じゃんけんでどちらが食べるか決めるのだ。

「七海、ジャンケンで勝負だ!」
「うん、じゃんけんしよっ」
「よーし、いくぞ。ジャンケンぽいっ!」
「じゃんけんぽいっ!」
 
 ソフトクリームの最後の一口を賭けたじゃんけん勝負は、妹である私が勝つことが多かった。
 私は動作もゆっくりめで、兄よりワンテンポずれて手を出すことになる。それなのに、私のほうが勝つのだ。

「やったぁ、七海の勝ちだっ!」
「くっそぉ。負けたぁぁ」
「うふふ。最後の一口は七海のものね」
「ほら、やるよ。あーんしろ」
「あーんっ……」

 兄が私の口へ、最後のソフトクリームを放り込んでくれる。兄に勝てた喜びでご満悦になりながら、ゆっくりと堪能するのだ。
 当時は兄がじゃんけんに弱くて、私が強いのだと本気で思っていた。兄が私のために、わざと負けていてくれたと気づいたのは、ずっと後のことだ。

「また食べにこような、七海」
「うんっ、お兄ちゃん」

 店主のおじさんのにこやかな笑顔に見送られ、家へと帰っていく。

「帰るぞ、七海」
「うん……」

 けれど、家に帰るとわかったとたん、私の歩みは遅くなっていってしまう。わざとゆっくり歩き始める私を怒ることもなく、兄は私の歩調に合わせてくれた。
 きっと兄も、すぐに帰る気になれなかったのだろう。

「お兄ちゃん、おとうさんとおかあさん、まだケンカ中?」

 私が聞くと、兄は少しだけ難しい顔をした。

「そうかもしれないし、そうじゃないかもしれない」
「ふぅん……」

 その頃の私と兄の両親は、意見が合わないのか、口ケンカすることが多かった。そのため自宅のアパートにいても、気が休まることがなかったのだ。

「もしも、父さんと母さんがケンカし始めたら、押し入れに入ろうな」
「うん」

 優しい兄の航がいてくれれば、両親が不仲でもきっと大丈夫。

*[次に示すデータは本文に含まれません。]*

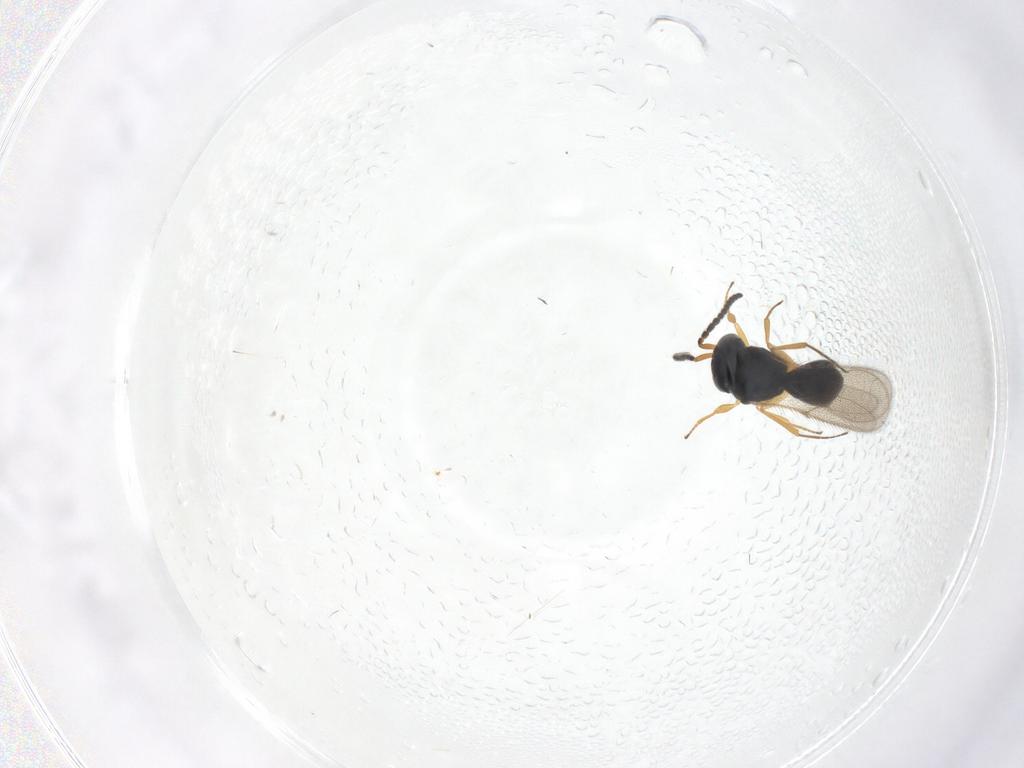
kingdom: Animalia
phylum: Arthropoda
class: Insecta
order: Hymenoptera
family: Scelionidae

私の手を握りしめてくれる兄の温もりを感じながら思った。

「おとうさんも、おかあさんも、おじさんのソフトクリームを食べればいいのにね。そしたら笑っちゃうもの」
「そうだな。そうしてくれたらいいんだけど……」

 幼いがゆえの無邪気な発言を、兄はどう思っていたのだろう。

 私と兄の願いもむなしく、父と母の不仲は日増しにひどくなっていった。